**YOUR TASKS:**
1. In the passage about Astounding Stories, transcribe the text from "Tremaine was not, of" up to and including "had to say.".
2. According to the passage about Astounding Stories, why did Tremaine study the fan mags, and what made them useful for that purpose?

**PAGE TEXT:**
Astounding Stories, December 1933

Astounding Stories, December 1933

The title of Astounding Stories was kept in its new, Street & Smith incarnation, the inaugural issue came out, and the new editor was named F. Orlin Tremaine.

Tremaine was not, of course, well-versed in science fiction. He was a Street & Smith veteran whom the management thought could do a creditable job of running a magazine in almost any field, even one unfamiliar to him. Tremaine thought so too, or at least thought that he could learn everything he needed to know about what sf readers wanted in a magazine from what the readers themselves had to say.

The primary source Tremaine had available for his instruction was fandom itself, now bigger and more active than ever before. All over the country, fans were organizing themselves into clubs, and almost every club began publishing its own fan mag (the coinage “fanzine” had not yet been invented). And what was in the fan mags? Almost always, there were critical discussions of almost every sf story published in any magazine. Tremaine studied these and kept in touch with some of their editors, thus greatly flattering those fan editors as he learned.

And Tremaine had one other resource for learning what fans wanted. That was — well — me.

You see, I had formed the habit of dropping by the offices of all the pro mags now and then to drop off manuscripts submitted for them. A few of them were written by me, others by fan friends and would-be writers, for whom I functioned as a literary agent, but that title didn’t begin to mean anything until some of us began to sell, quite a lot later on. At first Tremaine would send a (very) junior assistant out to the reception room to take the current collection from my hands, or, a little later, to return them as rejects, But then, once or twice, Tremaine himself began to come out and to chat with me for a few moments. And then — wonderful day! — he actually took me to lunch. I was then about sixteen. It was the most grown-up thing that had ever happened to me, and, oh!, how jealous all my fannish friends were when I told them about it

 
I don’t know if Tremaine had other secret agents at work in fandom to supply him with intelligence. I do know that he made good use of what he learned. He tumbled quickly to the fact that fans liked to believe that sf was in some way important and that you didn’t have to specify where in any story the importance lay. He used that wisdom to create a whole line of what he called “thought-variant” stories. He never said what thoughts they were meant to vary, nor was I ever able to deduce what unifying principle of thought-varying they were good for. No matter. The title sounded good and portentous, which I’m sure was what Tremaine was aiming at.

Dataset entries
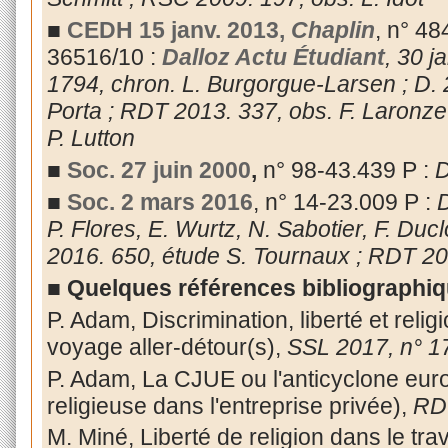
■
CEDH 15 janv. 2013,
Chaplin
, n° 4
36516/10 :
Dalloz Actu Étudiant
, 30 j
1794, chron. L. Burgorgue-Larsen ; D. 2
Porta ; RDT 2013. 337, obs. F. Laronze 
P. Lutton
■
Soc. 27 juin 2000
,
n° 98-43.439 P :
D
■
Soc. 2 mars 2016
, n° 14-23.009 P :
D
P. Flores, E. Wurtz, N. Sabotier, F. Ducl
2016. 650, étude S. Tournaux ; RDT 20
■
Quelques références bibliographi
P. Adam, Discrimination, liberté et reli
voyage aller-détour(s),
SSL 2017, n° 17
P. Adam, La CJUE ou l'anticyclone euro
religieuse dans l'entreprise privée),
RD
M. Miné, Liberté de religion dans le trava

**ANSWERS TO THE TASKS:**
1.
Tremaine was not, of course, well-versed in science fiction. He was a Street & Smith veteran whom the management thought could do a creditable job of running a magazine in almost any field, even one unfamiliar to him. Tremaine thought so too, or at least thought that he could learn everything he needed to know about what sf readers wanted in a magazine from what the readers themselves had to say.

2. Tremaine was not well-versed in science fiction. He believed he could learn what sf readers wanted in a magazine from what the readers themselves had to say. The fan mags served that purpose because they almost always contained critical discussions of almost every sf story published in any magazine.